— WHAT TO PRODUCE —
Render the stretch from the start of the records through the line containing "genus: Dianthus" as a Markdown table with two columns, Row and Line, where Row numbers each line in order and Line holds the line itself. Leave out any blank lines.

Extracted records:

>> START

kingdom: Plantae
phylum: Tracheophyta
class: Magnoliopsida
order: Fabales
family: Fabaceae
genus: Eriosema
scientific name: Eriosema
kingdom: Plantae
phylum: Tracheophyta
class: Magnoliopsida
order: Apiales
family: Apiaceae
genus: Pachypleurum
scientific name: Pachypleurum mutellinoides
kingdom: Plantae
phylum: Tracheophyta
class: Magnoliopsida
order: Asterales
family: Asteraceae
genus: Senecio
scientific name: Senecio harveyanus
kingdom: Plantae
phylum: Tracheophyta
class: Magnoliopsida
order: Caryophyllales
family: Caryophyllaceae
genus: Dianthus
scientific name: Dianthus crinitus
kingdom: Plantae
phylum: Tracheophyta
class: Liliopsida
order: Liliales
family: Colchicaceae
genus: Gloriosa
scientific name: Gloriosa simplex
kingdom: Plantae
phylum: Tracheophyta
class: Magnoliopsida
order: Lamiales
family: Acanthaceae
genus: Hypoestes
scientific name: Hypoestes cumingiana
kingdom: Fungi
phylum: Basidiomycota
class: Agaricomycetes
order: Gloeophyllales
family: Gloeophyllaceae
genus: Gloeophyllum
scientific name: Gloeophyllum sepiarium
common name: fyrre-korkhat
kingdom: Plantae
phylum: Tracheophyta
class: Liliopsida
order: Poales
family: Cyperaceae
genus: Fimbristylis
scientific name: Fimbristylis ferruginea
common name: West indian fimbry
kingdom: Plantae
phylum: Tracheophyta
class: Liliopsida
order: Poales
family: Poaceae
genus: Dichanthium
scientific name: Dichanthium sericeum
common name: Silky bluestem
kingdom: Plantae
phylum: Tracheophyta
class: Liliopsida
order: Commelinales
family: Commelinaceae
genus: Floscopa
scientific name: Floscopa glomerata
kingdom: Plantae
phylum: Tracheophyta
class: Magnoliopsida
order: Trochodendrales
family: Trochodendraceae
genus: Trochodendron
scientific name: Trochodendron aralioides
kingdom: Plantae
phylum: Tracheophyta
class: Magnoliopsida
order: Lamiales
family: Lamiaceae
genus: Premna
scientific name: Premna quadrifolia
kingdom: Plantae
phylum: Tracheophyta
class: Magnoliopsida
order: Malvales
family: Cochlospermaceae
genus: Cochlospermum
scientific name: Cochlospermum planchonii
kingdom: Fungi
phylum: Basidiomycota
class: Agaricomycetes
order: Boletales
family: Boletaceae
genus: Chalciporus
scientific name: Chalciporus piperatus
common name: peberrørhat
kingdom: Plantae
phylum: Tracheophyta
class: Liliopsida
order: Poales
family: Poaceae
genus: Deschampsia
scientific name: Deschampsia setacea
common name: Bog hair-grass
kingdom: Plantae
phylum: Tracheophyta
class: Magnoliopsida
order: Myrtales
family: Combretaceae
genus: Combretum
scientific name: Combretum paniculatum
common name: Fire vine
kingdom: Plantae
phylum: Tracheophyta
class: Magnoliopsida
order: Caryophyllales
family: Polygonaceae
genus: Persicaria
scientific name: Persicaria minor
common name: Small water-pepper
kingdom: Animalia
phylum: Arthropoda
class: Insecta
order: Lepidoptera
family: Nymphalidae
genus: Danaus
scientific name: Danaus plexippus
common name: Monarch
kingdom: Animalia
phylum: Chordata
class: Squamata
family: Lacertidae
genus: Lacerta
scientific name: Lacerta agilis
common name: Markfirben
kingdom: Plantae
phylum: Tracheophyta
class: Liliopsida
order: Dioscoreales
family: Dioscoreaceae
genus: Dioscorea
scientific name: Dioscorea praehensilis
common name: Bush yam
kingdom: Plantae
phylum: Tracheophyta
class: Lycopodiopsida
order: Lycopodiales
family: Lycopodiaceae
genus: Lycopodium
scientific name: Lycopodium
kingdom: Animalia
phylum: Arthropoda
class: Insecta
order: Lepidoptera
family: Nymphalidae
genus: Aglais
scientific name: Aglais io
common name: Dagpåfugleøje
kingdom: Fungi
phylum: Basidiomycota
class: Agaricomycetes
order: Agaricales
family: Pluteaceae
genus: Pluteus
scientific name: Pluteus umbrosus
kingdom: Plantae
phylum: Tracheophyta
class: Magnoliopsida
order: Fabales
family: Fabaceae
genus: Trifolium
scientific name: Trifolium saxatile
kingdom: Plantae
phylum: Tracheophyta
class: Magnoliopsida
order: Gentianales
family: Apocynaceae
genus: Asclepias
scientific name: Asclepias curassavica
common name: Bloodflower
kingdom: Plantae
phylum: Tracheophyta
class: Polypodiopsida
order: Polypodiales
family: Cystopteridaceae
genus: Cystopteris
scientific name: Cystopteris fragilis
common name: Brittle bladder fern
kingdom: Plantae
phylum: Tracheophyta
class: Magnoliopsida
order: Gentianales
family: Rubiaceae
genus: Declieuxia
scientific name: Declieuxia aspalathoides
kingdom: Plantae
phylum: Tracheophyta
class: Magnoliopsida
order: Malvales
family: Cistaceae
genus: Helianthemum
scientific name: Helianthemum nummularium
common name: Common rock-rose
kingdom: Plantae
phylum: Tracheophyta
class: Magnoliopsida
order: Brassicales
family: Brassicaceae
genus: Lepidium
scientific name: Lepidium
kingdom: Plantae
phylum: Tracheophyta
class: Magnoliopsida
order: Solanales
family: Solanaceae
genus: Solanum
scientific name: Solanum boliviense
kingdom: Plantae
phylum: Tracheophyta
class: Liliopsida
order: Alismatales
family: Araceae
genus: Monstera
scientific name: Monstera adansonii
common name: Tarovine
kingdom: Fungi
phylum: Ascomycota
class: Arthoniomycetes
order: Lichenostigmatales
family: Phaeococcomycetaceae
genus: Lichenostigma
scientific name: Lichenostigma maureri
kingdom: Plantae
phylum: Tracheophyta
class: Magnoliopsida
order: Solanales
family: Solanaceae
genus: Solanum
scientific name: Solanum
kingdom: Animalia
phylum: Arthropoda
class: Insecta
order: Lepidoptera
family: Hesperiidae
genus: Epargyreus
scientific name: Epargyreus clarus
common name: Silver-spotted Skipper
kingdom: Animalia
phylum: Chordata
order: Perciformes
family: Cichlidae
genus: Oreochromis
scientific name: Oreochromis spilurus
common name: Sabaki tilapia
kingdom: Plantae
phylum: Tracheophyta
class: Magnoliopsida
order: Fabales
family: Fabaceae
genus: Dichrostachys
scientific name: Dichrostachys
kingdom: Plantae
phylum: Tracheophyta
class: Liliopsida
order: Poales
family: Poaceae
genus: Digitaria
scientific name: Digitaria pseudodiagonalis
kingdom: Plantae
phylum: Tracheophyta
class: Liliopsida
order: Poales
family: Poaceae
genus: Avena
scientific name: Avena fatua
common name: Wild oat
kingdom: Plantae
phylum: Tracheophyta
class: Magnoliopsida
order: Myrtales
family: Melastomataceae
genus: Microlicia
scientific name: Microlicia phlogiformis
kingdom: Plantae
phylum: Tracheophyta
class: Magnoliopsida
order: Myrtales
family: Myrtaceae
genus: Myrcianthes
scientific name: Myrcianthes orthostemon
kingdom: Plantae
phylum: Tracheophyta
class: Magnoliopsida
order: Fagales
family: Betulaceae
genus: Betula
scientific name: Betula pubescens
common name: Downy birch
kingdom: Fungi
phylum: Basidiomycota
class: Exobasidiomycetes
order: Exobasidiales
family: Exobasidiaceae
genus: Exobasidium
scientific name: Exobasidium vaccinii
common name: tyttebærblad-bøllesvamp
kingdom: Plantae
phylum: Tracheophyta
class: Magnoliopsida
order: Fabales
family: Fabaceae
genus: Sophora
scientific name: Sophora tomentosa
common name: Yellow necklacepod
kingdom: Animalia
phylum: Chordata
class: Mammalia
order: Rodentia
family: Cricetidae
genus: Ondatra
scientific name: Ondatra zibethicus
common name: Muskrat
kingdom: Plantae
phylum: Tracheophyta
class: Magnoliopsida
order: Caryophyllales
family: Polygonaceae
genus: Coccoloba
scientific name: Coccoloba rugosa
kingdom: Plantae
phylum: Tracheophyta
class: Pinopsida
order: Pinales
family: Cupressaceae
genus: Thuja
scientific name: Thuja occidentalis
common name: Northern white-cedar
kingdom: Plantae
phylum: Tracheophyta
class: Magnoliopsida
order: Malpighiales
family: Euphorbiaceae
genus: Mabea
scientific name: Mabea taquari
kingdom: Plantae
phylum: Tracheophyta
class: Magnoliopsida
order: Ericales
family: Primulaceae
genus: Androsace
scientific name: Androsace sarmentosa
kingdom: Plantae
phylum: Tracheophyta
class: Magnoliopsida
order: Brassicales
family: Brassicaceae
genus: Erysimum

>> END

— TASK SOLUTION —
| Row | Line |
|---|---|
| 1 | kingdom: Plantae |
| 2 | phylum: Tracheophyta |
| 3 | class: Magnoliopsida |
| 4 | order: Fabales |
| 5 | family: Fabaceae |
| 6 | genus: Eriosema |
| 7 | scientific name: Eriosema |
| 8 | kingdom: Plantae |
| 9 | phylum: Tracheophyta |
| 10 | class: Magnoliopsida |
| 11 | order: Apiales |
| 12 | family: Apiaceae |
| 13 | genus: Pachypleurum |
| 14 | scientific name: Pachypleurum mutellinoides |
| 15 | kingdom: Plantae |
| 16 | phylum: Tracheophyta |
| 17 | class: Magnoliopsida |
| 18 | order: Asterales |
| 19 | family: Asteraceae |
| 20 | genus: Senecio |
| 21 | scientific name: Senecio harveyanus |
| 22 | kingdom: Plantae |
| 23 | phylum: Tracheophyta |
| 24 | class: Magnoliopsida |
| 25 | order: Caryophyllales |
| 26 | family: Caryophyllaceae |
| 27 | genus: Dianthus |